#### Instructions to follow:
Range to output from the entries below: the line containing "Undo the last" through the line containing "left_click_drag(350, 208, 314, 208)". Set it down exactly, ends included, nothing else.

#### Source data:
[Start of section]

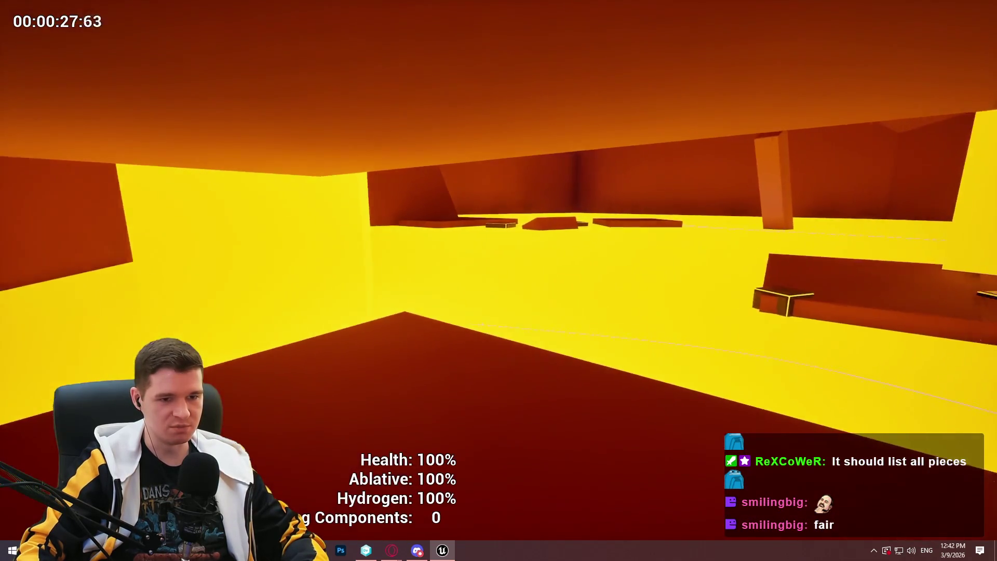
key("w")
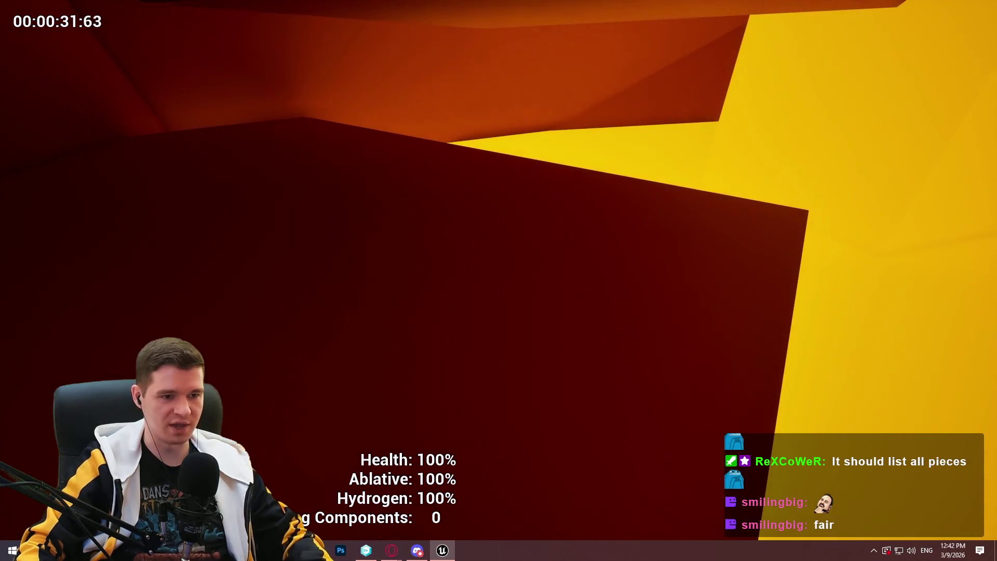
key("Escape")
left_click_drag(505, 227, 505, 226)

[End of section]
[Start of section]

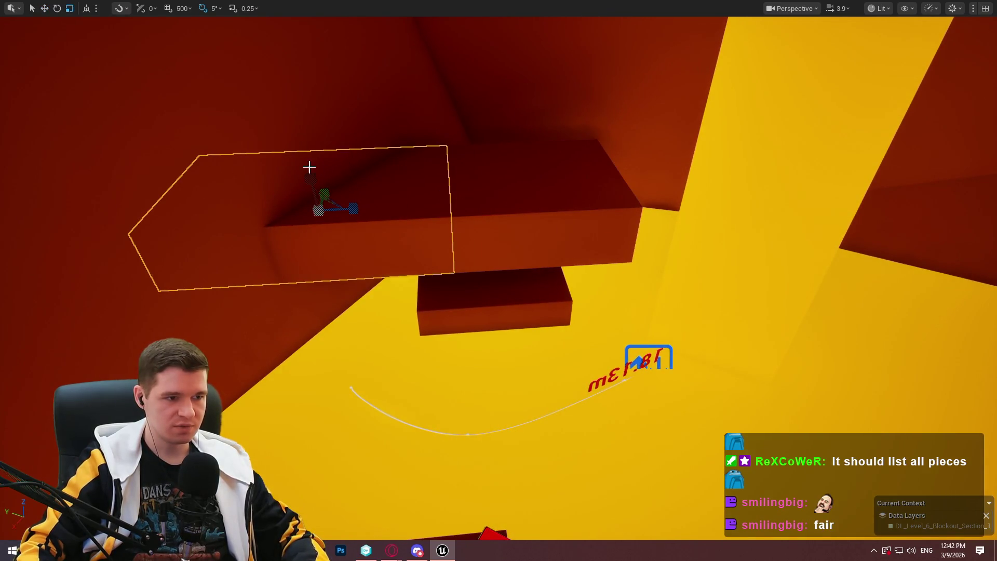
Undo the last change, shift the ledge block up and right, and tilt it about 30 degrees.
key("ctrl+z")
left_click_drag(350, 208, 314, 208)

[End of section]

#### Result of the exercise:
Undo the last change, shift the ledge block up and right, and tilt it about 30 degrees.
key("ctrl+z")
left_click_drag(350, 208, 314, 208)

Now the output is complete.